Report by Ibrahim Dabo (@IbDabo)
UN refugee agency, the United Nations High Commission for Refugees (UNHCR), on Nov. 15 commemorated its 60th anniversary at a ceremony held in New York City’s Plaza Hotel. The celebration brought together leaders and guests who play a leading advocacy role on refugee issues.
Model and Designer Alek Wek gave the keynote. She spoke about her experiences growing up in her native country, South Sudan, in a town called Wau, and how the war affected her and her family.
Wek said hope played a vital role during those tough times when everything else seemed lost.
“It wasn’t very easy,” said Wek. “It was very tough and we finally ended up going to seek refuge in London.”
She talked about her modeling career and how she is using her celebrity status to raise more awareness about some of the troubling circumstances refugees face.
“The most incredible and very humbling thing my career has given me is the voice to advocate for refugees. I truly believe that collectively, as people, we can make change,” Wek said.

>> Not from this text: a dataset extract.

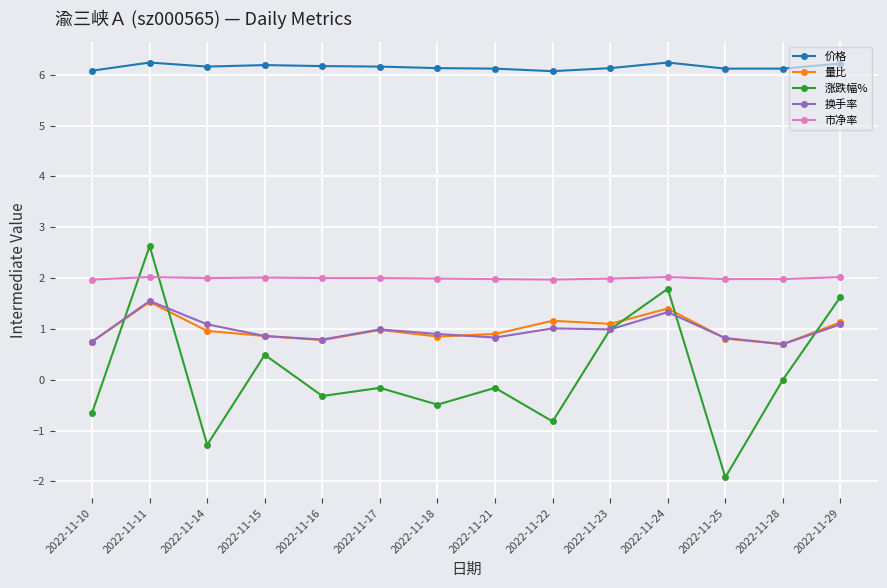

What is the value of the 涨跌幅% point at the 9th from the left?

-0.8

“I’ve always stressed the importance of what the refugees are going through,” she said, citing examples she went through during the war in South Sudan such as being hungry, homeless, living in the bush and losing her father.
“I’ve seen firsthand what UNHCR really does in the ground,” she said, commending the refugee agency for putting the lives on their personnel in harm’s way to help save another fellow human being.
George Okoth-Obbo, Director of UNHCR Africa Bureau talked about some of the challenges some 2.6 million refugees in 37 African countries face as they look up to UNHCR in many different ways for help.
“Their needs can be as basic as safety from risk and abuse and exploitation,” Okoth-Obbo said.
He added that food, shelter, water, healthcare and education are among the basic needs refugees lack and cited Somalia, Ivory Coast, Sudan as few countries where there has been major refugee needs this year.
“Life and livelihood can be recreated, and hope can be reached for and realized,” Okoth-Obbo said. He urged people “to be energized by action to make a difference.”
“That is the critical factor in all of what we do,” he said, calling for support to UNHCR and its partners.
Omar Bah, a journalist from The Gambia who arrived in the U.S. in 2007 as a refugee said, “It’s such a great gathering tonight and I’m happy to be a part of it. There is a lot of diversity in the hall: refugees, women, celebrities to name a few.”
In August, Bah attended the UNHCR Refugee Congress in Washington, D.C. where he said, “We talked about refugee settlement, cultural orientation, skills development and housing, rights of refugees in the U.S. and how to improve the funding on resettlement in various states.”
Another refugee active with the UNHCR, Pedro Ndong, hails from Equatorial Guinea. He said, “Being at this event tonight means a lot to me. There’s diversity and it feels good to meet with people from all over the world.”